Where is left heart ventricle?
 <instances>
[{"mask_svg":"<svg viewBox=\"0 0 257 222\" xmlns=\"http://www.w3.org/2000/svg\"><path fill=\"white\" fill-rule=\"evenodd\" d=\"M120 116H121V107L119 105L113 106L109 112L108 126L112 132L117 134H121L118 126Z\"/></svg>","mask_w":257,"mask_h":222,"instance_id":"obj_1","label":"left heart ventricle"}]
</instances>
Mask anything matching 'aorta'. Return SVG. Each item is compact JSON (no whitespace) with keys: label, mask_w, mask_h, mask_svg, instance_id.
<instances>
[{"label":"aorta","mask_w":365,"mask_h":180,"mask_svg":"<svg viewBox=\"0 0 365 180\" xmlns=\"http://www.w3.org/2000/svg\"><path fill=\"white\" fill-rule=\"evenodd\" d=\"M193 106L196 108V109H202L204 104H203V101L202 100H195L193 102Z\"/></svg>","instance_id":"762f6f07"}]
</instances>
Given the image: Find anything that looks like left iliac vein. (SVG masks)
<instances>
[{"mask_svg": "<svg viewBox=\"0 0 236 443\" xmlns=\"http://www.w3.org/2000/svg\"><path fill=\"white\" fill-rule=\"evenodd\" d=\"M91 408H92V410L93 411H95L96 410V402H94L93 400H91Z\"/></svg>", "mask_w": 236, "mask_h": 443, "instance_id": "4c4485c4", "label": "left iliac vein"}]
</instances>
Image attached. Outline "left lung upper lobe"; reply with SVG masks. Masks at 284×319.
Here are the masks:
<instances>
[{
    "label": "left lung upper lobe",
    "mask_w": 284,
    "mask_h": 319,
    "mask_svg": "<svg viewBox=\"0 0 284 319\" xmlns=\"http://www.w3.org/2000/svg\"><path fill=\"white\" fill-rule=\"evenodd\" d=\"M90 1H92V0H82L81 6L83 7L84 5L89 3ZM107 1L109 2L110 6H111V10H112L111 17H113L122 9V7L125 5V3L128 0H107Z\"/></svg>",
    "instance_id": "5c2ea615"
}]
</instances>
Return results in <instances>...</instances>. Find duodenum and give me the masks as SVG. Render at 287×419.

********

Goal:
Copy all of the entries above word for word.

Solution for this task:
Where is left heart ventricle?
 <instances>
[{"mask_svg":"<svg viewBox=\"0 0 257 222\" xmlns=\"http://www.w3.org/2000/svg\"><path fill=\"white\" fill-rule=\"evenodd\" d=\"M120 116H121V107L119 105L113 106L109 112L108 126L112 132L117 134H121L118 126Z\"/></svg>","mask_w":257,"mask_h":222,"instance_id":"obj_1","label":"left heart ventricle"}]
</instances>
Mask anything matching 'aorta'. Return SVG. Each item is compact JSON (no whitespace) with keys: label, mask_w, mask_h, mask_svg, instance_id.
<instances>
[{"label":"aorta","mask_w":365,"mask_h":180,"mask_svg":"<svg viewBox=\"0 0 365 180\" xmlns=\"http://www.w3.org/2000/svg\"><path fill=\"white\" fill-rule=\"evenodd\" d=\"M193 106L196 108V109H202L204 104H203V101L202 100H195L193 102Z\"/></svg>","instance_id":"762f6f07"}]
</instances>
Given the image: Find anything that looks like left iliac vein. (SVG masks)
<instances>
[{"mask_svg": "<svg viewBox=\"0 0 236 443\" xmlns=\"http://www.w3.org/2000/svg\"><path fill=\"white\" fill-rule=\"evenodd\" d=\"M91 408H92V410L93 411H95L96 410V402H94L93 400H91Z\"/></svg>", "mask_w": 236, "mask_h": 443, "instance_id": "4c4485c4", "label": "left iliac vein"}]
</instances>
Image attached. Outline "left lung upper lobe"; reply with SVG masks. Masks at 284×319.
Here are the masks:
<instances>
[{
    "label": "left lung upper lobe",
    "mask_w": 284,
    "mask_h": 319,
    "mask_svg": "<svg viewBox=\"0 0 284 319\" xmlns=\"http://www.w3.org/2000/svg\"><path fill=\"white\" fill-rule=\"evenodd\" d=\"M90 1H92V0H82L81 6L83 7L84 5L89 3ZM107 1L109 2L110 6H111V10H112L111 17H113L122 9V7L125 5V3L128 0H107Z\"/></svg>",
    "instance_id": "5c2ea615"
}]
</instances>
Return results in <instances>...</instances>. Find duodenum and give me the masks as SVG. Render at 287×419.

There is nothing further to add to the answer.